> **ASSIGNMENT**
Among the lines below, take the one holding "ring pip: (1105, 689)", the one holding "index mcp: (1116, 664)", and all lines between them. Set them down exactly.

[Named joint coordinates]
******
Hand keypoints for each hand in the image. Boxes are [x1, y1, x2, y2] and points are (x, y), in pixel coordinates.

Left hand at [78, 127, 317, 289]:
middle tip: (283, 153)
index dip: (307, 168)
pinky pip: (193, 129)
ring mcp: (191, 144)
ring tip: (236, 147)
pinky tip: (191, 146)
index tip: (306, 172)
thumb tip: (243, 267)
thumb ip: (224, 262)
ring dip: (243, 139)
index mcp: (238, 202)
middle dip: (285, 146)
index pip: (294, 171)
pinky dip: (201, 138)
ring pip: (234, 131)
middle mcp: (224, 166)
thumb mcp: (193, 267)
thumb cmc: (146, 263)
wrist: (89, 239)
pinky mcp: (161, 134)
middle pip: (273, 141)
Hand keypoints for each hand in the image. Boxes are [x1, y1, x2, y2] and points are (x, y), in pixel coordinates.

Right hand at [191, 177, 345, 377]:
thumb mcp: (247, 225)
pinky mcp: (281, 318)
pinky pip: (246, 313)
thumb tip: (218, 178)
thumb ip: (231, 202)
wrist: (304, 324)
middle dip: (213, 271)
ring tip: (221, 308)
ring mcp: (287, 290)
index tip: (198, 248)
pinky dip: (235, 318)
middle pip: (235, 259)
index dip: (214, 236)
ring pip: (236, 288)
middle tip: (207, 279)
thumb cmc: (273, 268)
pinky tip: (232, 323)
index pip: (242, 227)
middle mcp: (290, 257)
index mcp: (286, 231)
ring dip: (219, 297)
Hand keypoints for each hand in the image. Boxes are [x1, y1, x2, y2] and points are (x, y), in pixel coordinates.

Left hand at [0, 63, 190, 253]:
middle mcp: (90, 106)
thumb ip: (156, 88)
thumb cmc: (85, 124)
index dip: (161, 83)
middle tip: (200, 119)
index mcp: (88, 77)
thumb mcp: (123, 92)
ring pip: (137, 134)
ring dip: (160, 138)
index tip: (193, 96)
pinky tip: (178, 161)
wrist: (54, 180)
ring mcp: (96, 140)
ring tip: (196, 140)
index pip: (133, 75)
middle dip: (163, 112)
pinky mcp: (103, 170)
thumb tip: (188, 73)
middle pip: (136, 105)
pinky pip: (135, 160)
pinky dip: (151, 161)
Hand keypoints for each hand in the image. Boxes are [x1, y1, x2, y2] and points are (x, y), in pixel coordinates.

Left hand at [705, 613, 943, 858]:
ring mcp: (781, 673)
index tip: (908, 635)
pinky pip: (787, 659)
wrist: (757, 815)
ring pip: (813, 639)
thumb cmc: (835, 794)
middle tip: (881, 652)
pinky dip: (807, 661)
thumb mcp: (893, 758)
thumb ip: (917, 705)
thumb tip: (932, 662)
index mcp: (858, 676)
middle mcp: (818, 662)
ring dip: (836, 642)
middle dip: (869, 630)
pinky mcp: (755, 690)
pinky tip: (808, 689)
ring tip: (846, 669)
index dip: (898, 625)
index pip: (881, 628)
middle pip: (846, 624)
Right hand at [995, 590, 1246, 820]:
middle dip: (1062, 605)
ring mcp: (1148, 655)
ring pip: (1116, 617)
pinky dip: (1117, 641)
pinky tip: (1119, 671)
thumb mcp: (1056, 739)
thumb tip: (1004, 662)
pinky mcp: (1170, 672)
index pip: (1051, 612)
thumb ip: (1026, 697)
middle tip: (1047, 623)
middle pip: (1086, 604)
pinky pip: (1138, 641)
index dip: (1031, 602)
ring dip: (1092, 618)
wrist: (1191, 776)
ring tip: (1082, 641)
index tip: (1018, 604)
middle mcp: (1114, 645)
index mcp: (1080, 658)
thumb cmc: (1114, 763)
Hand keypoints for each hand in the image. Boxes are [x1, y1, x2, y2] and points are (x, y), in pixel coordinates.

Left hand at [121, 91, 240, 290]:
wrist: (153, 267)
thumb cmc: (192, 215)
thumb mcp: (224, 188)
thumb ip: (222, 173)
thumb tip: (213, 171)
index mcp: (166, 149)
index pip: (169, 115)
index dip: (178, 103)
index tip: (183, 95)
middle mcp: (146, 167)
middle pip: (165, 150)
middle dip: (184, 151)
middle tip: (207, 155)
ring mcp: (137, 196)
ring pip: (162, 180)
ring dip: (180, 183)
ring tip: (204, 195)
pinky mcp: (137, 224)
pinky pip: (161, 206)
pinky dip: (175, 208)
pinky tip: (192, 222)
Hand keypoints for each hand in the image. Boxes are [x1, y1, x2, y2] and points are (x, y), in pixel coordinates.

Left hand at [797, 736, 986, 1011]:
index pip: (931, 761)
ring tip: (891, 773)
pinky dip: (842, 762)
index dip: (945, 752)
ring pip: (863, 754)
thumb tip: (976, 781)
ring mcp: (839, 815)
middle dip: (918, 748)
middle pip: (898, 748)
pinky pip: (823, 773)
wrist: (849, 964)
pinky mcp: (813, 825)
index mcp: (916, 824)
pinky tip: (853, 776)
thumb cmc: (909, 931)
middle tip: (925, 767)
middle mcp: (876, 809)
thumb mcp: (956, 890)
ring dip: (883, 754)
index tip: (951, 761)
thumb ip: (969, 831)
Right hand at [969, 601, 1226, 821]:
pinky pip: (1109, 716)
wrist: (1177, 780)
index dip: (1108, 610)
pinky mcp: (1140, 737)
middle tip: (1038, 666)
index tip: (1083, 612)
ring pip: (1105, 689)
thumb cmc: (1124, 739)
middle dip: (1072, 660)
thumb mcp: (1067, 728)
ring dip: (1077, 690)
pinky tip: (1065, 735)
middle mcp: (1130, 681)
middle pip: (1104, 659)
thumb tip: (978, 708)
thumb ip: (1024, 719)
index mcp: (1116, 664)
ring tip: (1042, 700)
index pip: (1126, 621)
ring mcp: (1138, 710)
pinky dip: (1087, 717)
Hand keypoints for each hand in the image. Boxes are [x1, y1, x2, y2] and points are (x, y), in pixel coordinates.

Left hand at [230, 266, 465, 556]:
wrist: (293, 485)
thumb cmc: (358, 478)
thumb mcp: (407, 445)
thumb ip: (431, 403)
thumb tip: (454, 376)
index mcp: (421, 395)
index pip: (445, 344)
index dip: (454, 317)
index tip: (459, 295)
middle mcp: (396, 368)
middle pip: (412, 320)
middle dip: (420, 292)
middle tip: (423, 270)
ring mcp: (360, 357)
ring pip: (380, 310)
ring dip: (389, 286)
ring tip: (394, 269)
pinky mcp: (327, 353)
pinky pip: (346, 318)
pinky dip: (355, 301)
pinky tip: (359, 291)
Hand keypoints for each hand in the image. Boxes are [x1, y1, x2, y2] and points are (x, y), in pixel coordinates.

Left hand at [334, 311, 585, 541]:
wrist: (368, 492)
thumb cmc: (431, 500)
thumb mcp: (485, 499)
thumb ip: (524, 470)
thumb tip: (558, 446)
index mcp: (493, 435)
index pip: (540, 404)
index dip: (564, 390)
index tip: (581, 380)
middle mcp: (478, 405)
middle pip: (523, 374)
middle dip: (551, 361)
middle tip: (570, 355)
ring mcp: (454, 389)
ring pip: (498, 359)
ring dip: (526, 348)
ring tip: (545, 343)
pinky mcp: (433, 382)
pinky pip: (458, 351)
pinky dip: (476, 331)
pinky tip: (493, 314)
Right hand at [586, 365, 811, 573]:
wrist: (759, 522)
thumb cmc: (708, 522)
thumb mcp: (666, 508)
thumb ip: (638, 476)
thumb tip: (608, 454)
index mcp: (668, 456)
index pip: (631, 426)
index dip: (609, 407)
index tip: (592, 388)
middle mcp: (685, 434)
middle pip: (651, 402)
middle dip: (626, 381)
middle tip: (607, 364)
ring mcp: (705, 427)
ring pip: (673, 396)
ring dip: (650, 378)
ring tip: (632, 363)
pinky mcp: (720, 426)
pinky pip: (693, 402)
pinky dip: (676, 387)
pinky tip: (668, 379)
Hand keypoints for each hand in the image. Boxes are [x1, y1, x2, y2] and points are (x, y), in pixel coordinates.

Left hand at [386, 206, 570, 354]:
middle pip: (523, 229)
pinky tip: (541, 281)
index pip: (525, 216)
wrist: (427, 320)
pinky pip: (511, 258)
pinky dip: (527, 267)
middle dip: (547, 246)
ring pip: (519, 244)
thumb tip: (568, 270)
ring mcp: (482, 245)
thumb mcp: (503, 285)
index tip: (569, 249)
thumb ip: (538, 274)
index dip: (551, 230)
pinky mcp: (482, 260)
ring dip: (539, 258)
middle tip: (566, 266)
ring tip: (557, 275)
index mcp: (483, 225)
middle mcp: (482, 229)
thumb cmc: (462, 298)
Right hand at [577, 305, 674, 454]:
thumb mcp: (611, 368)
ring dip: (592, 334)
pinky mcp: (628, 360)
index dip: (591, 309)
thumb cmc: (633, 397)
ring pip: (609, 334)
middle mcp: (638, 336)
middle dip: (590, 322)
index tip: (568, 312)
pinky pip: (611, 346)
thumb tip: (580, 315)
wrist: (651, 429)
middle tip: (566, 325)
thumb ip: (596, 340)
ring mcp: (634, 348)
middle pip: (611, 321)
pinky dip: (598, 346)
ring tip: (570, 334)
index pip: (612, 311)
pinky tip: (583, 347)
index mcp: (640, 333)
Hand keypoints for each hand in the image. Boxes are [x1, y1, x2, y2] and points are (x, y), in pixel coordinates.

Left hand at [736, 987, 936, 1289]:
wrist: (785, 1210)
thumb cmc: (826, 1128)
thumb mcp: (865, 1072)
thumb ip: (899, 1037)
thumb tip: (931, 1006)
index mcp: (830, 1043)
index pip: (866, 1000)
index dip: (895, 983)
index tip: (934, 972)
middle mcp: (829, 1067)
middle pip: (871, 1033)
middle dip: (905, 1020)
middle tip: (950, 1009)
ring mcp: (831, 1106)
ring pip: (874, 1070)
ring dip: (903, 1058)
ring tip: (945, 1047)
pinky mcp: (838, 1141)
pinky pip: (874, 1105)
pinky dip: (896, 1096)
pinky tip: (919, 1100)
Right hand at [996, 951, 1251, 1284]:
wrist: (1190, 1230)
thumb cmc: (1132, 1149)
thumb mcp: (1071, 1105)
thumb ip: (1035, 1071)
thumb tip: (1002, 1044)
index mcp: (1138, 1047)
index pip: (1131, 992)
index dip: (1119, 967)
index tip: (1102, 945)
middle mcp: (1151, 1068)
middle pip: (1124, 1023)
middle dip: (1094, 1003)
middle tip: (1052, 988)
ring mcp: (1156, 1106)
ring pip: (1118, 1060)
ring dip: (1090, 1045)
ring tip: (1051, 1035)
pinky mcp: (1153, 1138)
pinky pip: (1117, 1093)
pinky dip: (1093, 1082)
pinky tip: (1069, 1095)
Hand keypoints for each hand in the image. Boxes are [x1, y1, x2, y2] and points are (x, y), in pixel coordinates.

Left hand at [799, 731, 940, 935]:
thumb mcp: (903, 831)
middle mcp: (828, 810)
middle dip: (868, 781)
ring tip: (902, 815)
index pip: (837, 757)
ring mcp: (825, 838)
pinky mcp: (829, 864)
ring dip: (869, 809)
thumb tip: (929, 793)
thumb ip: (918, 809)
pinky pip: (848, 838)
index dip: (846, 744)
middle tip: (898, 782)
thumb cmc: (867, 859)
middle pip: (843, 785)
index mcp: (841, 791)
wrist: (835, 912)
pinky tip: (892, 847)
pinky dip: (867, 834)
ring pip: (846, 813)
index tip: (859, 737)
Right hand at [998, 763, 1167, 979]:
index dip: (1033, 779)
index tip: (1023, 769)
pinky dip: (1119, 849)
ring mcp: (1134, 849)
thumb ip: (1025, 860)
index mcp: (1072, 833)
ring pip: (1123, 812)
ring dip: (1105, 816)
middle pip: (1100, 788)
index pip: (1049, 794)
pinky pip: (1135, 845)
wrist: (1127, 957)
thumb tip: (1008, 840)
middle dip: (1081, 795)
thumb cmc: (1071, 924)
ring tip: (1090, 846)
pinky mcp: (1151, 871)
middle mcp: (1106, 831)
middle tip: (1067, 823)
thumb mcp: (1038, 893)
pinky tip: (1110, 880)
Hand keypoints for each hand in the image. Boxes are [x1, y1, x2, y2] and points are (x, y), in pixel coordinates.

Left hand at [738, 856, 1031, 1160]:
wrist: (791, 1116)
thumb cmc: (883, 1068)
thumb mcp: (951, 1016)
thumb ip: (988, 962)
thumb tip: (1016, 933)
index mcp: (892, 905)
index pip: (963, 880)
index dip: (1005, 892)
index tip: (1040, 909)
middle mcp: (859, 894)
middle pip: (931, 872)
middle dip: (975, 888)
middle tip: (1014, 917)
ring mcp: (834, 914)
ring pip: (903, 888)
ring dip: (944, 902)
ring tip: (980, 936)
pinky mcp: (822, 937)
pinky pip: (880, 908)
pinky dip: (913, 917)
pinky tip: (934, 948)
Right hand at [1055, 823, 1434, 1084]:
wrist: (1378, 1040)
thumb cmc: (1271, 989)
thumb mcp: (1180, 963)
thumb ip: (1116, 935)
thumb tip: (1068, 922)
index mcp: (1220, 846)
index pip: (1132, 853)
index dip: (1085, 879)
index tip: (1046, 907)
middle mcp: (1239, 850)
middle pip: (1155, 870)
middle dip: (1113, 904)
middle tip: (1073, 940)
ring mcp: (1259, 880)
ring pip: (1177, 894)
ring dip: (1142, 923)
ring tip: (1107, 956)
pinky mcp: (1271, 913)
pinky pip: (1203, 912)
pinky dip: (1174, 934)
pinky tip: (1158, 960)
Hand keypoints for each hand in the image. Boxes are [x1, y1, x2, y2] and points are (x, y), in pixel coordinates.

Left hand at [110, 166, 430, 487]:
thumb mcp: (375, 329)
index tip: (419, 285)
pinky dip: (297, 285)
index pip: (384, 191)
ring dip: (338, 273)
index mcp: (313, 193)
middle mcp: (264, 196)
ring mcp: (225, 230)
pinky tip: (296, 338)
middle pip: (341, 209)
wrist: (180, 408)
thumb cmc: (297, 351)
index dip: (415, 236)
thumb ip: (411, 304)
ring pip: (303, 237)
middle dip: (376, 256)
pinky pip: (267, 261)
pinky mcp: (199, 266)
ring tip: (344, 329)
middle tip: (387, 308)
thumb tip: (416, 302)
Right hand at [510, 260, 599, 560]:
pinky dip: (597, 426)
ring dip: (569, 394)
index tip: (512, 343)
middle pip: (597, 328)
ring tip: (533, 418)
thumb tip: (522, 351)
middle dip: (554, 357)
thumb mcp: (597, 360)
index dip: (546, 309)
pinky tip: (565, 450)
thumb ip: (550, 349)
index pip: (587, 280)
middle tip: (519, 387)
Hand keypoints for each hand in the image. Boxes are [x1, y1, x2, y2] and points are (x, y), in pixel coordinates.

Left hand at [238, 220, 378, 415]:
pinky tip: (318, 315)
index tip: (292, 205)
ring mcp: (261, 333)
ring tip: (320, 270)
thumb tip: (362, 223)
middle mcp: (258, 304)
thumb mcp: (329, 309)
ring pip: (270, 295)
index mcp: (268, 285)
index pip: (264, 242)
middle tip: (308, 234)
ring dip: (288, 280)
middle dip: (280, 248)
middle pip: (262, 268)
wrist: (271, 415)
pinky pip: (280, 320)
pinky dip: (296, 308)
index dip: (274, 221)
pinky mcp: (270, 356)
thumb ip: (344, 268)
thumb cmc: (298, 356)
******
> **SOLUTION BELOW**
ring pip: (1105, 689)
thumb cmc: (1124, 739)
middle dip: (1072, 660)
thumb mcp: (1067, 728)
ring dip: (1077, 690)
pinky tip: (1065, 735)
middle mcp: (1130, 681)
middle pip: (1104, 659)
thumb tip: (978, 708)
thumb ip: (1024, 719)
index mcp: (1116, 664)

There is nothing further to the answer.